* [PROVIDED DATA]:
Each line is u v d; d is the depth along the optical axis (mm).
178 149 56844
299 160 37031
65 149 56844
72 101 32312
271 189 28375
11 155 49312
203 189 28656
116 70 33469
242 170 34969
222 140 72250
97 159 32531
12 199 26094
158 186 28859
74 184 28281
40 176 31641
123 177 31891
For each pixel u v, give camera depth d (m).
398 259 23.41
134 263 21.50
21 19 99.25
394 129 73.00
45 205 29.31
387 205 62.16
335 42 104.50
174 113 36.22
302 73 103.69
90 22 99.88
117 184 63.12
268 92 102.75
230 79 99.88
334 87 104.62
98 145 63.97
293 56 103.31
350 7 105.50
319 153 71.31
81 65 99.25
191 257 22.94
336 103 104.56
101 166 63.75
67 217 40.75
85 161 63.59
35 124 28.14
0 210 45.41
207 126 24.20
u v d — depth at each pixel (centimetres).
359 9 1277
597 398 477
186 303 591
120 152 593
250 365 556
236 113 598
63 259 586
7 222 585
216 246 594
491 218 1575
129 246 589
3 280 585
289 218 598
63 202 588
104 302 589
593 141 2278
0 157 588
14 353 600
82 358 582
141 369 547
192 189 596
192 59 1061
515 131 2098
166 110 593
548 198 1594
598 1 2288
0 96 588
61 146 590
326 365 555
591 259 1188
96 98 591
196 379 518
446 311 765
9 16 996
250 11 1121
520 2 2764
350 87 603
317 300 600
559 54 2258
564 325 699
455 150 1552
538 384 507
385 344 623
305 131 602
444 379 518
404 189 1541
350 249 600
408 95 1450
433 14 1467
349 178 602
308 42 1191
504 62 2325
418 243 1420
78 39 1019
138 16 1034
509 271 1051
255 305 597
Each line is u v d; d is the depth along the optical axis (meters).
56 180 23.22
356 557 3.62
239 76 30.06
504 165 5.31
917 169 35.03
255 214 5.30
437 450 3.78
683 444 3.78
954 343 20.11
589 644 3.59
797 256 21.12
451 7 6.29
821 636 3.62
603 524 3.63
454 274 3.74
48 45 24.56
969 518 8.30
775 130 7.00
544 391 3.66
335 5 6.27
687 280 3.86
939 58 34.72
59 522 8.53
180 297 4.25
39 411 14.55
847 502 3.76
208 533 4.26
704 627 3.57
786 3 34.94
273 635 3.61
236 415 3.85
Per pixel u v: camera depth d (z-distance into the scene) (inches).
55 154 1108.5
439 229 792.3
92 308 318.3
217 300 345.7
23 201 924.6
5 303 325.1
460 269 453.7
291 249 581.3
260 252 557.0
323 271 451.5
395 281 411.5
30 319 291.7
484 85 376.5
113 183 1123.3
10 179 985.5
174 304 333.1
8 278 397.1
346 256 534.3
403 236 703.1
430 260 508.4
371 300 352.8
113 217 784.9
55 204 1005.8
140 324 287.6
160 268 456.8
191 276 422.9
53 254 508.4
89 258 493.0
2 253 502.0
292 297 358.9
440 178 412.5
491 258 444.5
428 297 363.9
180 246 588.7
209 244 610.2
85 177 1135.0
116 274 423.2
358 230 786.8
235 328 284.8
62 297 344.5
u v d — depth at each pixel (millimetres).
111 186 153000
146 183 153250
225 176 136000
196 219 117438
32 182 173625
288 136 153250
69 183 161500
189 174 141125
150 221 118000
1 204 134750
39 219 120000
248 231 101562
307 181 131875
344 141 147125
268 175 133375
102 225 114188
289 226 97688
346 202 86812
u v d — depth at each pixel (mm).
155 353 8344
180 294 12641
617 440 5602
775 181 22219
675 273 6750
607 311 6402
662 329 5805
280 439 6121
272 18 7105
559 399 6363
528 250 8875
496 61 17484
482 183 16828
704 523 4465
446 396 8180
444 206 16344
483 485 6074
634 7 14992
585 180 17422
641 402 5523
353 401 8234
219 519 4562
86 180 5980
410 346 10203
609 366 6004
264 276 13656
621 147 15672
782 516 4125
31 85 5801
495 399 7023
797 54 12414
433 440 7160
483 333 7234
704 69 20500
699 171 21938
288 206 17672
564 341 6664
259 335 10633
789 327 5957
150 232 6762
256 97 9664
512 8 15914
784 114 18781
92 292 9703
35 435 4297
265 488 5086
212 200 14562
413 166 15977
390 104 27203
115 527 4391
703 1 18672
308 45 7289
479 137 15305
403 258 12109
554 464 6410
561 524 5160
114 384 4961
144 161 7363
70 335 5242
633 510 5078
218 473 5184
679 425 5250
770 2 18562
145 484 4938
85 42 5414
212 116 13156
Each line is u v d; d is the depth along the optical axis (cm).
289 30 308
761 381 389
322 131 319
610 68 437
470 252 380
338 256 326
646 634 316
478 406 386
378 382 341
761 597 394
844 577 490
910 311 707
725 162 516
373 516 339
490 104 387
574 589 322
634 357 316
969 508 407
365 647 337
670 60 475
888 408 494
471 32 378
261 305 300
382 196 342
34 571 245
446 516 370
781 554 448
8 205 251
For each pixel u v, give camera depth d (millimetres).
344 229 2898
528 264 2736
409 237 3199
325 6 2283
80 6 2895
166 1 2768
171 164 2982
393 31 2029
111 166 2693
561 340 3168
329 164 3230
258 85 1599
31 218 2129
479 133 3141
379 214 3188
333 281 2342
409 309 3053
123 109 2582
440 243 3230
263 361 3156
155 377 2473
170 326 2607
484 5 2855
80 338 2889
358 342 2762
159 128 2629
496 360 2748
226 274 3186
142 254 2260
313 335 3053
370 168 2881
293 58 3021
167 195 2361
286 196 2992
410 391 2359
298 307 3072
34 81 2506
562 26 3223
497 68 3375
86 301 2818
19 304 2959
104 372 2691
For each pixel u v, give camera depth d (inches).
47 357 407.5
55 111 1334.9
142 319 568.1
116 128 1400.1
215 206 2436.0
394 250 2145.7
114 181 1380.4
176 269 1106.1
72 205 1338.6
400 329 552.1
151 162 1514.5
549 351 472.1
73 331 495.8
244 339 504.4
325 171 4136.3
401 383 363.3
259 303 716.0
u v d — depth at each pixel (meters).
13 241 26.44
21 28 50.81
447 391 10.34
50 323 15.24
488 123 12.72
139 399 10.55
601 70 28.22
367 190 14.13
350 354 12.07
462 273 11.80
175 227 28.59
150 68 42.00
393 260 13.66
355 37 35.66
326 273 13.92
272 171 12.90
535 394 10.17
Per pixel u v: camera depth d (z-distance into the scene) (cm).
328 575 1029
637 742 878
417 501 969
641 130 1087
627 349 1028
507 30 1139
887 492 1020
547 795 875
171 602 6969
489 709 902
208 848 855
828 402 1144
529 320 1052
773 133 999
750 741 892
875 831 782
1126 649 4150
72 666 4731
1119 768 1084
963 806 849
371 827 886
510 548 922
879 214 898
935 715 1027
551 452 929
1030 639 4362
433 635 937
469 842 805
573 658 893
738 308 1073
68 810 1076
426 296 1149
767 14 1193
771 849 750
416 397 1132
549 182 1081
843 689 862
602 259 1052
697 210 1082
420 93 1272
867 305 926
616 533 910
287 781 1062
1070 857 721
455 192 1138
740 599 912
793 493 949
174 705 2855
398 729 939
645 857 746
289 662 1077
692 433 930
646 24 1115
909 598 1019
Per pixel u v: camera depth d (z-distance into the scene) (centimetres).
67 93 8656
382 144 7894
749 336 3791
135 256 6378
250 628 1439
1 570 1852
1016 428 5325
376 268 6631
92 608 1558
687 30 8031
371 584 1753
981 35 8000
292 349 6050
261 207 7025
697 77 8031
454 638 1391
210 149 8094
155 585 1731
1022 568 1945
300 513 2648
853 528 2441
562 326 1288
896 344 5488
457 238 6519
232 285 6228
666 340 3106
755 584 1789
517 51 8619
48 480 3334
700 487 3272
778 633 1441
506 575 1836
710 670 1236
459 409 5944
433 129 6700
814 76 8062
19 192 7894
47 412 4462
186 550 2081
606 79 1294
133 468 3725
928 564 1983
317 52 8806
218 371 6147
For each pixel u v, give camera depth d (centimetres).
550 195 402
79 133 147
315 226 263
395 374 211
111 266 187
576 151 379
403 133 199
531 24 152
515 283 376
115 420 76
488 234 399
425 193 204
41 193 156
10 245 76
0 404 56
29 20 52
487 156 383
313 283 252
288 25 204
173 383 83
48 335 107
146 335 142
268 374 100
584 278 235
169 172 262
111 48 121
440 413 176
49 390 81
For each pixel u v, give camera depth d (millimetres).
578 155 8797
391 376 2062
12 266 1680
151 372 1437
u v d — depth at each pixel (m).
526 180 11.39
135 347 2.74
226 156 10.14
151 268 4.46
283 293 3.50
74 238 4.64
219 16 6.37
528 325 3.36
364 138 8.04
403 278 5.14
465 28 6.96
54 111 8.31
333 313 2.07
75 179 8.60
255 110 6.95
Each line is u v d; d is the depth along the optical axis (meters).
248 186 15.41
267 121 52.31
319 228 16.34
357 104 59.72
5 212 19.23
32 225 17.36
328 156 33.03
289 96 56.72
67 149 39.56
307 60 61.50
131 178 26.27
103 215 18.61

* [TASK ITEM]:
Your answer should be the lines above, from the line containing "171 602 6969" up to and including the line containing "573 658 893", reproduced exactly and with nothing else.

* [SOLUTION TO THE EXERCISE]:
171 602 6969
489 709 902
208 848 855
828 402 1144
529 320 1052
773 133 999
750 741 892
875 831 782
1126 649 4150
72 666 4731
1119 768 1084
963 806 849
371 827 886
510 548 922
879 214 898
935 715 1027
551 452 929
1030 639 4362
433 635 937
469 842 805
573 658 893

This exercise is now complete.